Настя тихонько вздыхает и снова шагает к шкафу.
Недовольно дергает вешалки по штанге, а потом выхватывает из глубины шкафа вешалку с платьем, спрятанным в самый тыл.
Голубое, в мелкий горошек, изящное, сидящее точь в точь по фигурке, подчеркивающее прозрачную фарфоровую кожу и мягкие манящие губы. И этот весьма-весьма многообещающий бант на груди.
Надо же!
Не все так грустно!
— Вот эта девочка заводит воображение, да, — Эрик склоняется к шее девушки, захлебываясь её запахом, — хотя и это еще не Анастасия Варлей. Но она еще может ей стать. А та, что была до этого — только в монастырь. Грехи замаливать!

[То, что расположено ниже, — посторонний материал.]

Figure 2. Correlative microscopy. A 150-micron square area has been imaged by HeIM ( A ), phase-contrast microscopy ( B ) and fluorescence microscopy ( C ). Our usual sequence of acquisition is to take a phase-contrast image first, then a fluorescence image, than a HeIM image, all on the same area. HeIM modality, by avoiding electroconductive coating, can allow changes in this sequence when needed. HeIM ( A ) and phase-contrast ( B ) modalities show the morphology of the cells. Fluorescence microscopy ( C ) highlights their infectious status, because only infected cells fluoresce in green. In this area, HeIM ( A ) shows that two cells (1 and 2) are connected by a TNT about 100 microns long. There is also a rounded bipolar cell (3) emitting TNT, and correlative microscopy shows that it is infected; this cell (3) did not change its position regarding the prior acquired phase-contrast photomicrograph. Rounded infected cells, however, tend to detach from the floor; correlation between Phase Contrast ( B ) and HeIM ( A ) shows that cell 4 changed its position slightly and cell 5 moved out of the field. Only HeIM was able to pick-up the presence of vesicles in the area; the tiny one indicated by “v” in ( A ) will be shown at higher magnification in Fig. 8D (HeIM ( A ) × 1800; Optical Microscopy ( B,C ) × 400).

От последнего предложения у Насти полыхают щеки. Да-а-а, детка, припомни ночь на троих, прикинь, сколько всего тебе предстоит замолить, и осознай всю тщетность своих чаяний. Твою страсть нельзя прятать в мешок. Она должна сиять на весь мир. Пусть даже и трахать тебя будет только Змей.
И все же, почему она так старательно прячет глаза?
— Эмиль уже видел тебя в нем? — мягко уточняет Эрик, глядя в глаза Насте, сквозь зеркало.